Task details —
All lines holding the word "mais" are to be copied from the records beneath.

[Records excerpted from a collection]
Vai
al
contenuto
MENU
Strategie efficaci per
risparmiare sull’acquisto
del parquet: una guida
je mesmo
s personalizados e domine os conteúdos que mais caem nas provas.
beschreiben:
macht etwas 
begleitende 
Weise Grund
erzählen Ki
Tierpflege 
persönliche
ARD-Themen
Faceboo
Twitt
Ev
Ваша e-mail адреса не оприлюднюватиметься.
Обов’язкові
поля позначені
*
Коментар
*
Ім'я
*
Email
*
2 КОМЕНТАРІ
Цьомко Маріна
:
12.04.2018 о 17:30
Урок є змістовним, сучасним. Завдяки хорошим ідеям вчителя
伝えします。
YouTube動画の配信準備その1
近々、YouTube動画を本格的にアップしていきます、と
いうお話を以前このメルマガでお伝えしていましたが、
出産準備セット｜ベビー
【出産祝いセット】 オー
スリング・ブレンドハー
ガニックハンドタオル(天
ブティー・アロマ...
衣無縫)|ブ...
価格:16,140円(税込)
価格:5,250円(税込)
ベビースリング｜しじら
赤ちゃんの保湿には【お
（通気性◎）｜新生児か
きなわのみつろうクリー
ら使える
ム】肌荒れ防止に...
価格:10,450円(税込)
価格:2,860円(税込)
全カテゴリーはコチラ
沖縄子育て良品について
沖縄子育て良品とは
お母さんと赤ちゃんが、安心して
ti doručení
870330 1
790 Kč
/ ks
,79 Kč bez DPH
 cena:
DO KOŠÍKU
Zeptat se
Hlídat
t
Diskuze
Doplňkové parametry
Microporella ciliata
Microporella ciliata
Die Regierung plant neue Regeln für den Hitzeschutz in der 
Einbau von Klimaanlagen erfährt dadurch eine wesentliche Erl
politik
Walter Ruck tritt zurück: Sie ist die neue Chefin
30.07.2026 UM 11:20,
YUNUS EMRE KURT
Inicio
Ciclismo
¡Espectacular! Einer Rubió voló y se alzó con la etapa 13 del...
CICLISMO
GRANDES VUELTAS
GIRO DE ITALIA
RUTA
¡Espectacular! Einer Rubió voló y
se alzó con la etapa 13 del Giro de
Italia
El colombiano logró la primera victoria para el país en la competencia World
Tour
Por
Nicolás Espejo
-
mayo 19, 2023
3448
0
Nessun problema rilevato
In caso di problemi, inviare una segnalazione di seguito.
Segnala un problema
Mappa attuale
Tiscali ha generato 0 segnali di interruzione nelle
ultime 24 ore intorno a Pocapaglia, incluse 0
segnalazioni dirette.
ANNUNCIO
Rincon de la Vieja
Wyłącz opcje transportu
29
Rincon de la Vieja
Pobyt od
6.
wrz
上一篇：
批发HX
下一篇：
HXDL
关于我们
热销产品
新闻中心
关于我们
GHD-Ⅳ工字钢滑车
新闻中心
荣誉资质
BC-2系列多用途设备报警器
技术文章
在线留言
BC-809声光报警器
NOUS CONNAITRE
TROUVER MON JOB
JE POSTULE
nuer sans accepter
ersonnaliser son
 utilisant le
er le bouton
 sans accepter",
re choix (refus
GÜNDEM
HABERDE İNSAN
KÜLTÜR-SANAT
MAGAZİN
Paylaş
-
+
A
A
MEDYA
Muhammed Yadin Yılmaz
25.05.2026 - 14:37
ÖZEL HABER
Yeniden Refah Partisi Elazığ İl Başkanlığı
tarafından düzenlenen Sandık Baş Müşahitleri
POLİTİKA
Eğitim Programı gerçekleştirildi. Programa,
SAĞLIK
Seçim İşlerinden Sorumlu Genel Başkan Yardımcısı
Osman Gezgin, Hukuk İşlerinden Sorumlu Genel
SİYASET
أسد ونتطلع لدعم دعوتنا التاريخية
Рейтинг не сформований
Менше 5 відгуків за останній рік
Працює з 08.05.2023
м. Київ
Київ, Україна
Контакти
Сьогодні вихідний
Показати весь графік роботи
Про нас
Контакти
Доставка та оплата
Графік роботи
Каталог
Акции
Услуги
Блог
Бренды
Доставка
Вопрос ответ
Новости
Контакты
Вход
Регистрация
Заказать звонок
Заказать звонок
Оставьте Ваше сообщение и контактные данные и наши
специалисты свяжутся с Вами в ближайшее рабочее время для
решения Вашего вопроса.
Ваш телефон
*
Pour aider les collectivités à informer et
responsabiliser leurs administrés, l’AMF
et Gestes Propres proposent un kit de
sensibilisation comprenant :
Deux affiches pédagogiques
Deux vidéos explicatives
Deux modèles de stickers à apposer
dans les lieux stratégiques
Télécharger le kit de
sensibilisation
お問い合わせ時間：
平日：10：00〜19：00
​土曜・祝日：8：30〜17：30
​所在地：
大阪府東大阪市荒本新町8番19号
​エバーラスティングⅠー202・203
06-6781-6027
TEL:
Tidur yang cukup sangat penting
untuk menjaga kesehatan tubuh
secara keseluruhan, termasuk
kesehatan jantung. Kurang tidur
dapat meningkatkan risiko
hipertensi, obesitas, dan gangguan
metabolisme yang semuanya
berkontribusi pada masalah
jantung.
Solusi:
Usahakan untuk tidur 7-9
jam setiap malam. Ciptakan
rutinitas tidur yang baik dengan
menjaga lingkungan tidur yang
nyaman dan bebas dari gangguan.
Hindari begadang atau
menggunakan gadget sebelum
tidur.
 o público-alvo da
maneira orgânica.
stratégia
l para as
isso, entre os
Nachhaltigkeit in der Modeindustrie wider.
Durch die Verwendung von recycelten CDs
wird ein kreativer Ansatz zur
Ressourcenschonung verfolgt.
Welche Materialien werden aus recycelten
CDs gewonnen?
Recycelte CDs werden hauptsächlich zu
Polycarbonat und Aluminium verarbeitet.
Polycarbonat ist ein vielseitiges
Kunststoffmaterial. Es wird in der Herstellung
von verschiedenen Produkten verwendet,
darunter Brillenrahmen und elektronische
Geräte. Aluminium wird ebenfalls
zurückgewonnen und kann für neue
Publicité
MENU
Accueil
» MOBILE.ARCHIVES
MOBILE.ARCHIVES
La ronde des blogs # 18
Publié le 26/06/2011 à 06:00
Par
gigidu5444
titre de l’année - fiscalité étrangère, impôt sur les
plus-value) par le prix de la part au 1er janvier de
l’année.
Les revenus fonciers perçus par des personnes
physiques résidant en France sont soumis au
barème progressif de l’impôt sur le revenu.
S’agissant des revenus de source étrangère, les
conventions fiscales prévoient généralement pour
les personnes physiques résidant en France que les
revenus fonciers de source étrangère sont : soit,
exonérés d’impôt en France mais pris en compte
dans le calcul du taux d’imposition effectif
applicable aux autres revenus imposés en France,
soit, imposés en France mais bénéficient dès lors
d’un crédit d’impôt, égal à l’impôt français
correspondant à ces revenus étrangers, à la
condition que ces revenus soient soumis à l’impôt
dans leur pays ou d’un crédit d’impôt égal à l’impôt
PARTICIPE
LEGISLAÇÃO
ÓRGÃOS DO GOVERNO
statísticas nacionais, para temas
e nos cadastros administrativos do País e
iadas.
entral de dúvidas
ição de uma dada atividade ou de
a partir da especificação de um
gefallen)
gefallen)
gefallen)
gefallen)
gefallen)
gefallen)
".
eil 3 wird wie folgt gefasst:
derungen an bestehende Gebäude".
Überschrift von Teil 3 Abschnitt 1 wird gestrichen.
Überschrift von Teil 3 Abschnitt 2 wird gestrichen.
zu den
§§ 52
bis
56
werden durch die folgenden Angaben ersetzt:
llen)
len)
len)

Problem solution —
s personalizados e domine os conteúdos que mais caem nas provas.
exonérés d’impôt en France mais pris en compte
soit, imposés en France mais bénéficient dès lors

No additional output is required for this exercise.